Anyways, when we first got back in August I think my pent up repressed emotions spilled over because I spent 3 weeks allowing myself to yell at him CONSTANTLY. It's one thing to try to deal patiently with a kid all day and then raising your voice a few times during the course of a particularly uncooperative day, but constant anger and yelling? In the end I got really mad at myself and resolved to change things. So for the last month I have been really careful not to raise my voice and to take better time discussing things with him. It's hard sometimes, particularly when he gets extraordinarily rude, like rolling his eyes at my lectures and saying "ya ya ya", making faces at me, demanding something without so much as a please or a thankyou, even though I've ingrained that in him since he could first squeak out a syllable, or when he freaks out at me because I didn't phrase a question exactly the way he's envisioned it being asked in his head.

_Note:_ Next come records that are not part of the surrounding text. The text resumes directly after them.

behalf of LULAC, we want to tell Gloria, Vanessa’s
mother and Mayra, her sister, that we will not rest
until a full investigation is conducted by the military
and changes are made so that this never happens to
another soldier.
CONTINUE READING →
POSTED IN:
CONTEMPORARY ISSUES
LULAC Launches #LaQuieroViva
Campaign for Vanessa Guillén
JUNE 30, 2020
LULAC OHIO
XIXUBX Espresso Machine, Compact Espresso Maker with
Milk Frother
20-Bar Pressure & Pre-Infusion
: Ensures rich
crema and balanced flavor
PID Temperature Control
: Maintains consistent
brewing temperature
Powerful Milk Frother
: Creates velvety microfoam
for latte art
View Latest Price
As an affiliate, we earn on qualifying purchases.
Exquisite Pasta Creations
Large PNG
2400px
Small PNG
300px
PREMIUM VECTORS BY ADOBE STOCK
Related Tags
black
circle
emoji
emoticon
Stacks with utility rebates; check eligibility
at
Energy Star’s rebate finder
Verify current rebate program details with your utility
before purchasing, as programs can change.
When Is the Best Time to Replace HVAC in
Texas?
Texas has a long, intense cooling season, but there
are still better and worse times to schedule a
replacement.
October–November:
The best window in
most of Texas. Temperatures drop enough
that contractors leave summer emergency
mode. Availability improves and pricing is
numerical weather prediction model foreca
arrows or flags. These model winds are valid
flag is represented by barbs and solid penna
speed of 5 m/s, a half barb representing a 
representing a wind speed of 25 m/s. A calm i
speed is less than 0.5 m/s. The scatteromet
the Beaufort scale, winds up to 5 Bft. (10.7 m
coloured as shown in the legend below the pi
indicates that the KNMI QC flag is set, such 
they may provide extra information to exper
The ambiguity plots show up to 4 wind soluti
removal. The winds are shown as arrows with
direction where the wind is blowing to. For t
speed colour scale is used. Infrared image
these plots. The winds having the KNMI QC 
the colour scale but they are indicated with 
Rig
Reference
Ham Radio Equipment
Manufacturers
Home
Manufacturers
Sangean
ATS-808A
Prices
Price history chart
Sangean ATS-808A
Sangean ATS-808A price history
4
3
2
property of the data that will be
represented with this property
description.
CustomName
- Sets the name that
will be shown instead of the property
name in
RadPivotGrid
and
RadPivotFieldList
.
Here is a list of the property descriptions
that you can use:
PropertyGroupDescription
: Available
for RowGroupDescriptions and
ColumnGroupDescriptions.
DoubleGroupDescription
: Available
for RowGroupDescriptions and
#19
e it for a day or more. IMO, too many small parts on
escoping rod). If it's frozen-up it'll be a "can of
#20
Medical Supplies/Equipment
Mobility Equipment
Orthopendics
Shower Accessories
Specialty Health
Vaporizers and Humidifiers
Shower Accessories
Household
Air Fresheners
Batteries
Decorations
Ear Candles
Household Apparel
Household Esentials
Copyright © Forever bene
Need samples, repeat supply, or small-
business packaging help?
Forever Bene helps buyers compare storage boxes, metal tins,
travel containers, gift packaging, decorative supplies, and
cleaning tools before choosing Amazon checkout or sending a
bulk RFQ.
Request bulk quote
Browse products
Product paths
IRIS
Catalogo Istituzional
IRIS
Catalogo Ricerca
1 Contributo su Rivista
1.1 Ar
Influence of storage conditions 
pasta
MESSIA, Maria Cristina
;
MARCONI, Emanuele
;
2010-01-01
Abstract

But I am actually happy because I feel like I've been doing all right with this. Not to pat myself on the back, I am definately far from perfect, but I am proud of myself for not freaking out at him over the day to day problems. The problems that I will either forget about in 10 years, or at least be able to look back at them and laugh, or at the very least I will be grateful that these stages are over.
But I still want to detoxify my parenting even more. No matter how much you might improve, the roller coaster doesn't stop and I know that I could hit a bump in the road that wears down my resolve and gets me yelling at him instead of lovingly parenting him. While he starts Dinosaur school next Wednesday, parents don't attend with their child so Kinark offers a Parenting class alongside it - mine starts this Wednesday. I was offered a choice between Triple P, which I've already done, and this one that I'm taking. I think it's called the Incredible Years (or maybe the Wonderful Years). All I know for sure is that the title is wonderful and makes me think that it will help me to appreciate these years that I know I will never get back. So, while I may screw up sometimes, like those few weeks in August, and I am ashamed to say a good portion of his JK year (the year of hell until May, when I finally pulled him out of school, for which he was just NOT ready), I am hoping that I can learn to appreciate these Incredible Years 99% of the time.... That to me is the most important detox of all.